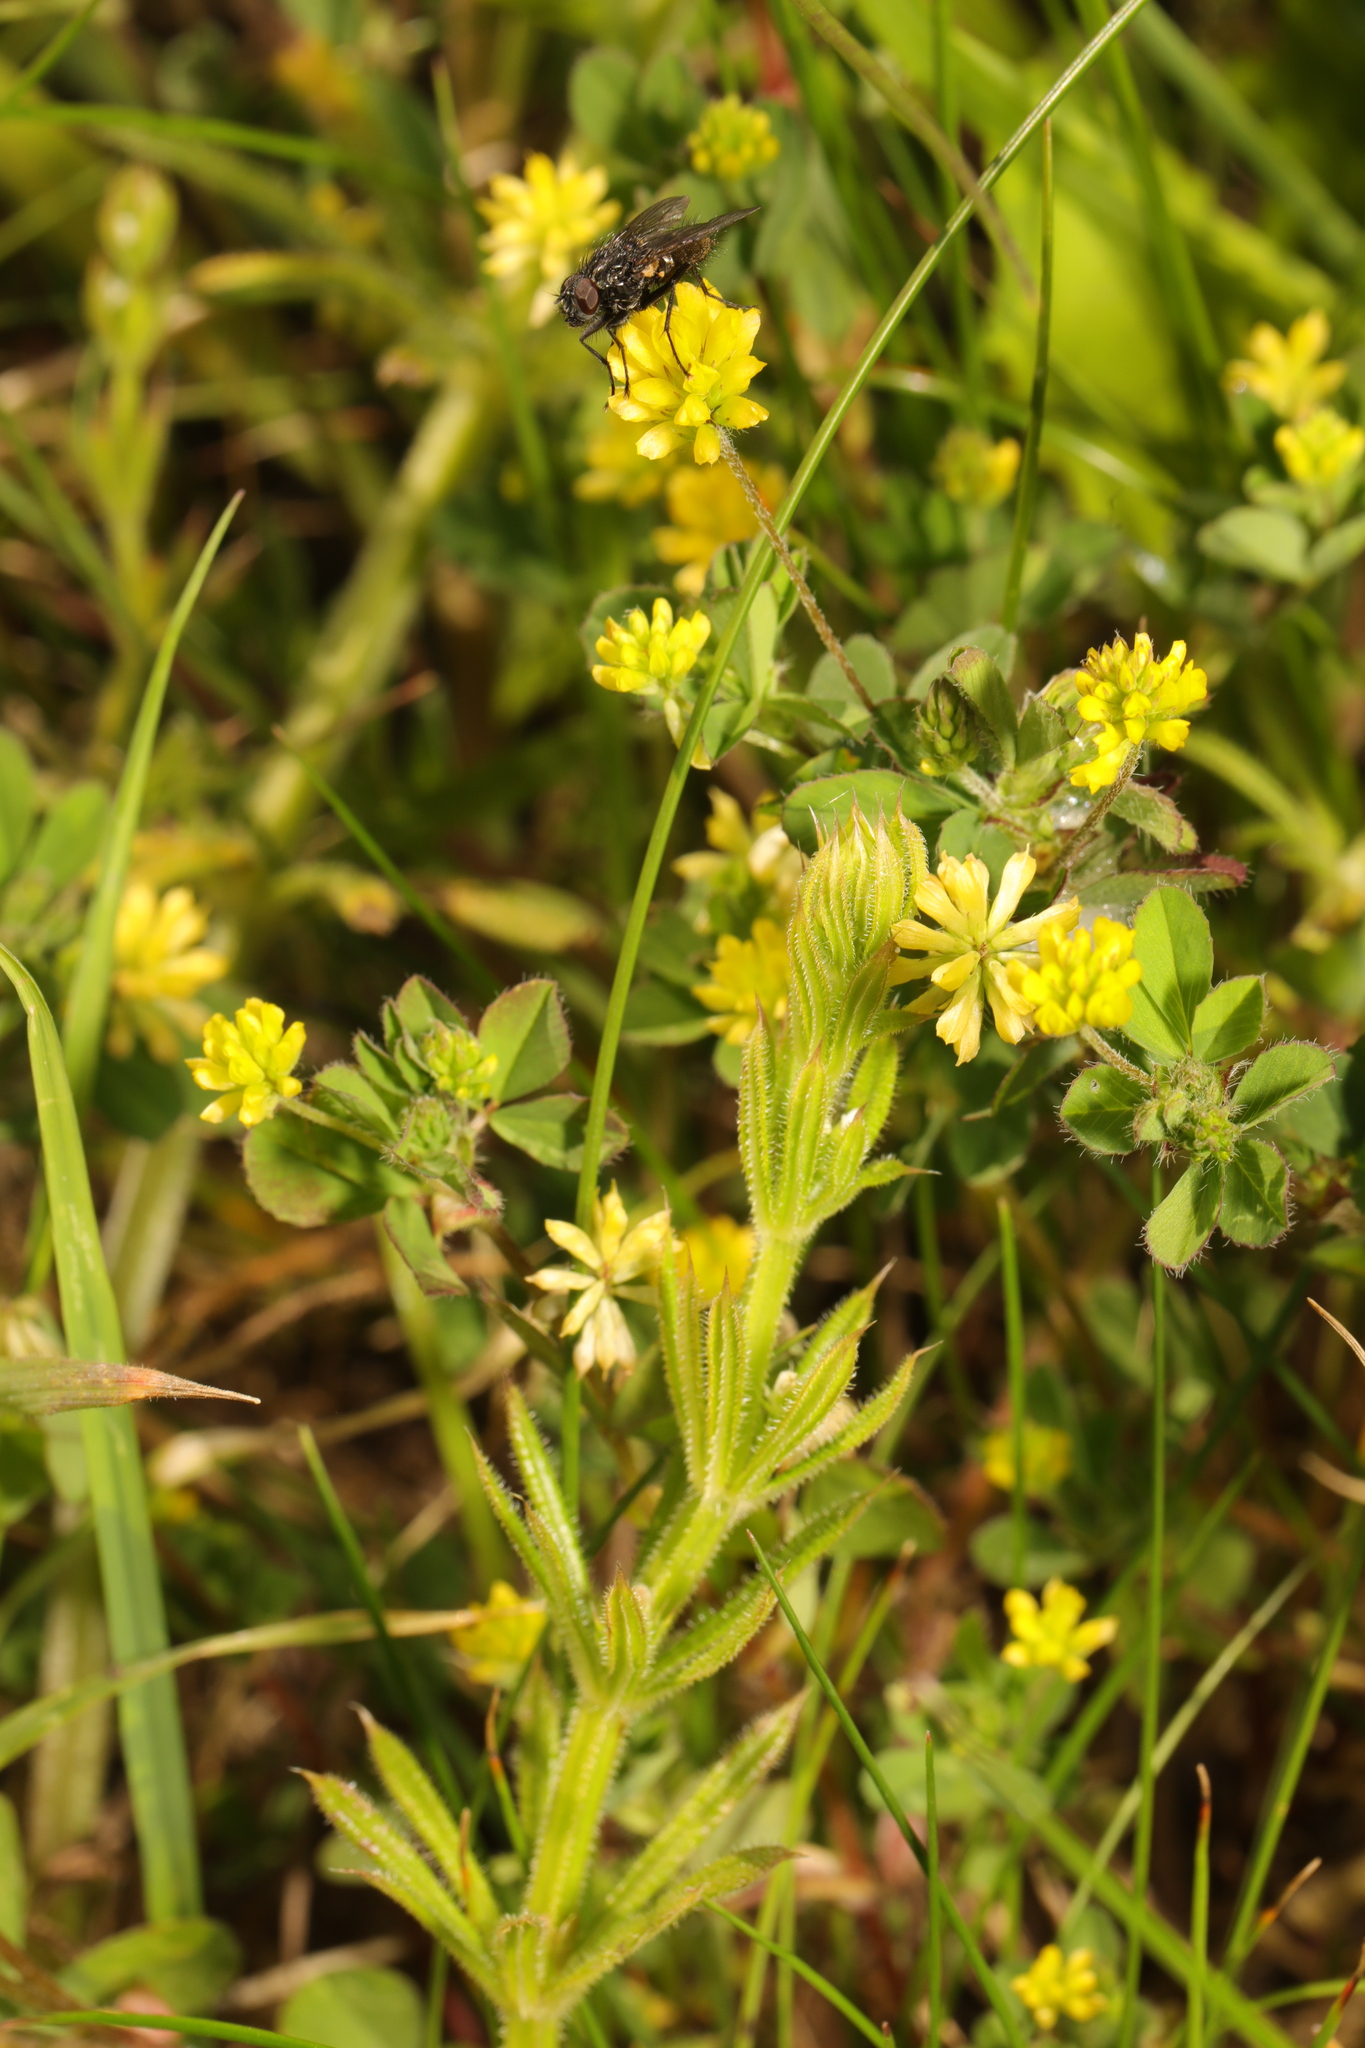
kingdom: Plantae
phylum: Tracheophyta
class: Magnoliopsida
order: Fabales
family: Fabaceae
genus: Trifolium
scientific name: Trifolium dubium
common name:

::::::::

• _PROBLEM REQUIREMENTS_
Could you convert the lines of these records into a numbered list, skipping any blank lines and leaving the pictures out?

• _EXPECTED OUTPUT_
1. kingdom: Plantae
2. phylum: Tracheophyta
3. class: Magnoliopsida
4. order: Fabales
5. family: Fabaceae
6. genus: Trifolium
7. scientific name: Trifolium dubium
8. common name:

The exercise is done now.